My mother calls every Sunday at 10:15. She has called every Sunday at 10:15 for as long as I’ve lived in this house, which is twelve years. Before that she called at 10:00, but I asked her once to push it back because Zoe’s swim lessons ended at 10 and I was always in the car when the phone rang. She adjusted without comment and has hit the new time with a consistency that I find both comforting and slightly unnerving.
Today she asked about Zoe’s SAT prep. She asked about Max’s tournament. She asked if Doug had fixed the garage door opener, which he has not. Then she asked how work was going.
“Fine,” I said. “Same as always.”
She said “good” and moved on to her neighbor’s new fence, which is apparently six inches over the property line and generating the kind of conflict that keeps her entire block engaged.
Here is what my mother did not ask: whether I’m happy at work. Whether I want to stay. Whether I’ve spent three weeks building a business plan while sitting in meetings about Q3 retention targets. She didn’t ask because she wouldn’t think to. Not because she doesn’t care. In her framework, having a good job means you’re fine. You don’t interrogate fine.
My mom was a school secretary for 31 years. Same school, same desk. She started in 1978 and retired in 2009 with a sheet cake and a gift card to Kohl’s. She never once, in my memory, talked about wanting to do something else. Not complained. Not daydreamed out loud. Not sat in a parking lot reconsidering her entire trajectory.
I used to think that meant she was content. Now I’m not sure. I’m not saying she was secretly miserable. That’s not what I mean, and I should be careful here because she deserves better than me rewriting her life to serve my narrative. What I’m saying is I never asked, and she never volunteered, and I genuinely don’t know. Maybe 31 years at the same desk was the thing she chose and kept choosing. Not everyone has the itch.

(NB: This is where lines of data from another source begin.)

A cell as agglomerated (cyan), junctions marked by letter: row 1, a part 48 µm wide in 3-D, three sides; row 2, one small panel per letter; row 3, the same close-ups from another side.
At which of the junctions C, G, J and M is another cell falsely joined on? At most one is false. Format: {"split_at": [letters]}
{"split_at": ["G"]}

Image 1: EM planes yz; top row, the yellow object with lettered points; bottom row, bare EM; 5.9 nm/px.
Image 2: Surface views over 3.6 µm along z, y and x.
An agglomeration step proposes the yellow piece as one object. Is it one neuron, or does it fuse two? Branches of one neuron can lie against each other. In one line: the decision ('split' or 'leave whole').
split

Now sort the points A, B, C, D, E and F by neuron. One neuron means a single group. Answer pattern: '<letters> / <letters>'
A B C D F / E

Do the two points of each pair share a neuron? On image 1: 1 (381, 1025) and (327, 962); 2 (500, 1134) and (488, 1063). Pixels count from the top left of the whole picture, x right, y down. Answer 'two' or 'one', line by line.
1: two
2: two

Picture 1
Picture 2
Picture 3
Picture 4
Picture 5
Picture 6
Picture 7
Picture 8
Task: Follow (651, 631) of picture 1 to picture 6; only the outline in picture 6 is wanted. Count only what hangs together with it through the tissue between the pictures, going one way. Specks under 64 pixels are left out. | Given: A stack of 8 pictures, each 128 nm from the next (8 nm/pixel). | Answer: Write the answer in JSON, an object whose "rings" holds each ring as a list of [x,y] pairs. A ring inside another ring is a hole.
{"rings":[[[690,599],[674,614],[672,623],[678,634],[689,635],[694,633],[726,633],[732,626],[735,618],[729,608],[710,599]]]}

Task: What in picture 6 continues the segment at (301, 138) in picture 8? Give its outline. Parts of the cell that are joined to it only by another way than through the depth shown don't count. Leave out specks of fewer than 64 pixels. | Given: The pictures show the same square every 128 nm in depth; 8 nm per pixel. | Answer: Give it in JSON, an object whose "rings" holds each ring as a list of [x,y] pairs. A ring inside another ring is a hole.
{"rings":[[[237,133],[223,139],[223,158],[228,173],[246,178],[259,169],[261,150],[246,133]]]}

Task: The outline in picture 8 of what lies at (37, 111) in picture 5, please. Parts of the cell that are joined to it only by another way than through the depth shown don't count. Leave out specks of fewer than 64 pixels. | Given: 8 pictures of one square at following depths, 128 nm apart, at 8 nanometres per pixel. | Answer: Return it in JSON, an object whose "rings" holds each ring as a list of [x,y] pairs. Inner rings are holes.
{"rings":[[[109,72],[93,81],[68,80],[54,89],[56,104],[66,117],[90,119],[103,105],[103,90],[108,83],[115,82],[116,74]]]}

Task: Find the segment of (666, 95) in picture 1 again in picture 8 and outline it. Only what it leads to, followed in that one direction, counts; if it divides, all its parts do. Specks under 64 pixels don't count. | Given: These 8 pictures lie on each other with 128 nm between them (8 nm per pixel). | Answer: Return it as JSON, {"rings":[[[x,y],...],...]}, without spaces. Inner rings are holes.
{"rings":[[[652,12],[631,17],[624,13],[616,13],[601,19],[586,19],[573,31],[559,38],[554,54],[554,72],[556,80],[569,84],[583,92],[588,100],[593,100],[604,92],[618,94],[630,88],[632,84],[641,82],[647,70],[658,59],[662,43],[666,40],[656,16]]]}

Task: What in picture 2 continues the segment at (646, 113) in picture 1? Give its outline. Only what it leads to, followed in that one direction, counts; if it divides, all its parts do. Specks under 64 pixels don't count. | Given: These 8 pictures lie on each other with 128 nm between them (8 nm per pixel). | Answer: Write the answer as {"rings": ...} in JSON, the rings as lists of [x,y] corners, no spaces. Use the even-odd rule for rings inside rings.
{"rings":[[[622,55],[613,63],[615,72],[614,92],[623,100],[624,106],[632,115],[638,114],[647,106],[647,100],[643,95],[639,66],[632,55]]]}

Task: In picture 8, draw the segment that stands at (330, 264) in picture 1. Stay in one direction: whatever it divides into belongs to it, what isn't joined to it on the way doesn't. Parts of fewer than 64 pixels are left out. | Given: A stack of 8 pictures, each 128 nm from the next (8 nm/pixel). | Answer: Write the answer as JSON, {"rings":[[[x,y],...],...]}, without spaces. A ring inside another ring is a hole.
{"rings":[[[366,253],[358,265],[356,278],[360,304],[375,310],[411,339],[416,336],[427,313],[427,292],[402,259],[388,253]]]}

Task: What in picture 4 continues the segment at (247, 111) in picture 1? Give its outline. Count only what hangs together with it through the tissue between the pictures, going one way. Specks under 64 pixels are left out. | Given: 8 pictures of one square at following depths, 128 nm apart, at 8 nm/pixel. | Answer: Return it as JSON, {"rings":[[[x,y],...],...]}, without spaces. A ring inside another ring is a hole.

But she never talked about it either way. And now I’m the one not talking.
The list of people who know what I’m doing: Terri. And whoever is reading this. Doug does not know. My mother does not know. Zoe and Max don’t know, which is appropriate, they’re teenagers who can barely locate their own shoes.
Doug should know. He should have known two weeks ago. At this point it’s not that I haven’t found the right moment. I’ve had at least three. Yesterday he stood in the kitchen and asked what I was working on and I said “just some research” like it was nothing.
I keep telling myself I’ll do it when there’s something concrete to tell. When I know who the buyer is. When I have a plan instead of a spreadsheet and a phone note and one phone call.
But there is something to tell. There has been something to tell since April. I am thinking about leaving my job. I have a business idea. I started writing about it publicly. I did all of this without mentioning it to the person I’ve been married to for 21 years. That is the something.
After the call with my mom I sat at the kitchen table with cold coffee. Doug was reading the news on his iPad, which he holds slightly too far from his face, like a man who refuses to admit he needs reading glasses. I almost said it. I opened my mouth. Then Zoe came downstairs and asked if we had almond milk, and the moment dissolved the way moments do when you let them.
I’m not going to write “tonight” again. I’ve said it to myself three times now, in my head if not here, and broken it three times. I don’t want to make a promise I’ll have to explain away tomorrow.
What I’ll say is the silence is getting heavier than the conversation would be. I think. I’m not totally sure about that math yet. But the ratio is shifting.